* _TEXT SEGMENT_:
Stenoma ambiens

Scientific classification
- Kingdom: Animalia
- Phylum: Arthropoda
- Class: Insecta
- Order: Lepidoptera
- Family: Depressariidae
- Genus: Stenoma
- Species: S. ambiens
- Binomial name: Stenoma ambiens Meyrick, 1922

= Stenoma ambiens =

- Authority: Meyrick, 1922

Species of moth

Stenoma ambiens is a moth in the family Depressariidae. It was described by Edward Meyrick in 1922. It is found in French Guiana.

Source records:
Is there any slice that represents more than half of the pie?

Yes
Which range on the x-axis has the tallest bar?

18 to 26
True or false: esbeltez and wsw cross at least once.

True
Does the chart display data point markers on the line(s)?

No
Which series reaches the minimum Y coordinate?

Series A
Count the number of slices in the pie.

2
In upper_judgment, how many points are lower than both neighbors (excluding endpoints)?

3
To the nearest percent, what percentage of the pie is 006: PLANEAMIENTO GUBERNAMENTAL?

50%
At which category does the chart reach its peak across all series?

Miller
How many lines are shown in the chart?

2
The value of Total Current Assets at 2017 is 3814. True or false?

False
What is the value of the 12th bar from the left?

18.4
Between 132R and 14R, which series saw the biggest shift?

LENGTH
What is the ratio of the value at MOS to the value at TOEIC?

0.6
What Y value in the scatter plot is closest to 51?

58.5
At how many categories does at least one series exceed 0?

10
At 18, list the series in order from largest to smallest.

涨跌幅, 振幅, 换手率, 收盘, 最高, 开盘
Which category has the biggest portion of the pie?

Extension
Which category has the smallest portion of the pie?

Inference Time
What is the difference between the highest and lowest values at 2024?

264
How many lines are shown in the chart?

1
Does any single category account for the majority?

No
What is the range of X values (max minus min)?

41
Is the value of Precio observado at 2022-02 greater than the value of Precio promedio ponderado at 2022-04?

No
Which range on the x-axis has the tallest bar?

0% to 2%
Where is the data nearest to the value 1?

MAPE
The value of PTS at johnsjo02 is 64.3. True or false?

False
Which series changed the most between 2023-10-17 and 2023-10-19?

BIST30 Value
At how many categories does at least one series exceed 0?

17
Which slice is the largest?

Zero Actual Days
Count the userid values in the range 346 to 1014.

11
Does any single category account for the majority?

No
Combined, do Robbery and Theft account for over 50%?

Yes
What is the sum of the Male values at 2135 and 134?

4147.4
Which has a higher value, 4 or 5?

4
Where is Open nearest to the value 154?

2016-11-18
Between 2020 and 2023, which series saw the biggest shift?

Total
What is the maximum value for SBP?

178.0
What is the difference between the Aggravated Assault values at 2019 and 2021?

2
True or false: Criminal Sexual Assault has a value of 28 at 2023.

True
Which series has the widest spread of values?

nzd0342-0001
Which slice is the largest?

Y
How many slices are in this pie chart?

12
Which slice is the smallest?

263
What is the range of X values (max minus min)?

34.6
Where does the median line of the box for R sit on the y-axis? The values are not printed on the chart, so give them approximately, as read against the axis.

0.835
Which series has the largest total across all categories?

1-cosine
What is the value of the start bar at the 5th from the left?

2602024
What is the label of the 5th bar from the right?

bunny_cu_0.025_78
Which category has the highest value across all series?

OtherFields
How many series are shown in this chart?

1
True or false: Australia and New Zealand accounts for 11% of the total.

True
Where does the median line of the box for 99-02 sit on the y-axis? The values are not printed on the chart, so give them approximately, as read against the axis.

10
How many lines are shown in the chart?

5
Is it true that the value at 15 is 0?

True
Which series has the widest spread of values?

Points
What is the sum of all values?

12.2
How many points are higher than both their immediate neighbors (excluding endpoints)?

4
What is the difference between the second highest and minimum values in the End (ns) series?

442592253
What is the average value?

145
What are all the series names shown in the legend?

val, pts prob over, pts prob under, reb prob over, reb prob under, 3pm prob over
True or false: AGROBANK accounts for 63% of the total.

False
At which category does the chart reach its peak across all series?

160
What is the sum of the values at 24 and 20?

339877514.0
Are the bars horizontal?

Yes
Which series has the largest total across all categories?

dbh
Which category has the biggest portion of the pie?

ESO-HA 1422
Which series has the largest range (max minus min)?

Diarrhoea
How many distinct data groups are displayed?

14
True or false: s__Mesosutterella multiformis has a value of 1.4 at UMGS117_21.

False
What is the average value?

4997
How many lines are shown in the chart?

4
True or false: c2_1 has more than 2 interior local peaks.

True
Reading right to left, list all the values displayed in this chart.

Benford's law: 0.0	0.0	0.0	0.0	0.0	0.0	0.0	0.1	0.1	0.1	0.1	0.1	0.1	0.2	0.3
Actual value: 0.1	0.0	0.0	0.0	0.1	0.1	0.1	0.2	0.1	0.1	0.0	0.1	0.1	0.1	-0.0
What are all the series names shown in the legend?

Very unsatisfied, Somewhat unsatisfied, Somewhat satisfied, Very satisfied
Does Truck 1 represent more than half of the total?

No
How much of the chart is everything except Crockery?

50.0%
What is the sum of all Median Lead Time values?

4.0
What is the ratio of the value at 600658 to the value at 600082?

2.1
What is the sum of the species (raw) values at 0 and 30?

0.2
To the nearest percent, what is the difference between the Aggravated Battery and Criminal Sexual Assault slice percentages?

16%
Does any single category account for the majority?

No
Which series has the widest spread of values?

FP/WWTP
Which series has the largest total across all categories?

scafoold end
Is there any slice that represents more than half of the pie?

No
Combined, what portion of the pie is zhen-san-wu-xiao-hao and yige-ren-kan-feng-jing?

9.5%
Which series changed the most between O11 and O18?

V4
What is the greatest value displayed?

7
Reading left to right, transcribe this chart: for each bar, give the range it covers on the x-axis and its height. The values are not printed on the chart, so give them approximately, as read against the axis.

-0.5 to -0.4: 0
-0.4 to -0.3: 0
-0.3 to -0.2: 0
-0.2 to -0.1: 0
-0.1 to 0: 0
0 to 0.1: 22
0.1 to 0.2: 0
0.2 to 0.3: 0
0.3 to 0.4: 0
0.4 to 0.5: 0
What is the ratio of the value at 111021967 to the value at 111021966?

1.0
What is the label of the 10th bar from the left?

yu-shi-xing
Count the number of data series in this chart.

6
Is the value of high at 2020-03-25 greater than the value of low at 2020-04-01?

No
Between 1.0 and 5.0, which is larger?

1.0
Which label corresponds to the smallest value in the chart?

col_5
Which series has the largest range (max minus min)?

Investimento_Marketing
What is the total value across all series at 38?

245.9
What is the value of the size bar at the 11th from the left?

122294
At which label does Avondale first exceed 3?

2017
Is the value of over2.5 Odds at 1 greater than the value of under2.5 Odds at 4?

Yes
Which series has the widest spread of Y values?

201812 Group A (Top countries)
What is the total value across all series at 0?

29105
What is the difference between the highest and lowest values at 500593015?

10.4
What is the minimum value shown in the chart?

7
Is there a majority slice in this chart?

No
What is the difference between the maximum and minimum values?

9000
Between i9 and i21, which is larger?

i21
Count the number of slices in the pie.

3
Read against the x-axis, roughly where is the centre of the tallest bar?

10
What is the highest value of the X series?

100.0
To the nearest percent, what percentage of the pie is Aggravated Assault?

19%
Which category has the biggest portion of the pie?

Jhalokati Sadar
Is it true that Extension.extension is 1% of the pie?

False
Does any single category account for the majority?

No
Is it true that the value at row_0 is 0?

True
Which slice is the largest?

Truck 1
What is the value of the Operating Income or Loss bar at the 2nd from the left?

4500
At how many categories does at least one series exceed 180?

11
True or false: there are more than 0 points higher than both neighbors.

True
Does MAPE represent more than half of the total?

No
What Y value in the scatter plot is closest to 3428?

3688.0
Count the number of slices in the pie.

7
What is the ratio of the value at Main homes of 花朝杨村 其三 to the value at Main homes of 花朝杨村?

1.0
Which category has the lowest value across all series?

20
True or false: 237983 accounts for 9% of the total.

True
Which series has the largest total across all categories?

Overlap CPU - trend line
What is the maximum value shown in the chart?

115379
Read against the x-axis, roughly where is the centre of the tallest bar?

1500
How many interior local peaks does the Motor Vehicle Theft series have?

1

* _EXPLORE THE MATERIAL_:
1. Answer these questions from the Stenoma ambiens article, one line each:
(a) Which order does the moth belong to?
(b) In what year was it described?
(c) Where is it found?
2. Pick up the Stenoma ambiens article after its last sentence and continue it.
The items have nothing to do with the Stenoma ambiens article.

* _ANSWERS TO THIS EXERCISE_:
1.
(a) Lepidoptera
(b) 1922
(c) French Guiana

2.
The wingspan is 23–26 mm. The forewings are grey whitish, with scattered grey and dark fuscous specks, the costal edge white except near the base and the stigmata small and dark fuscous, the plical very obliquely beyond first the discal, the second discal forming a small transverse mark. There is a small fuscous spot on the middle of the costa, where a strongly excurved shade of dark fuscous irroration runs to the dorsum at three-fourths, somewhat indented beneath the second discal. A triangular spot of fuscous suffusion is found on the costa towards the apex, the anterior edge darker, direct, from which a curved subterminal series of dark fuscous dots runs to the termen before the tornus. There is also a marginal series of black dots around the apex and termen. The hindwings are pale whitish yellow, with the extreme apex greyish.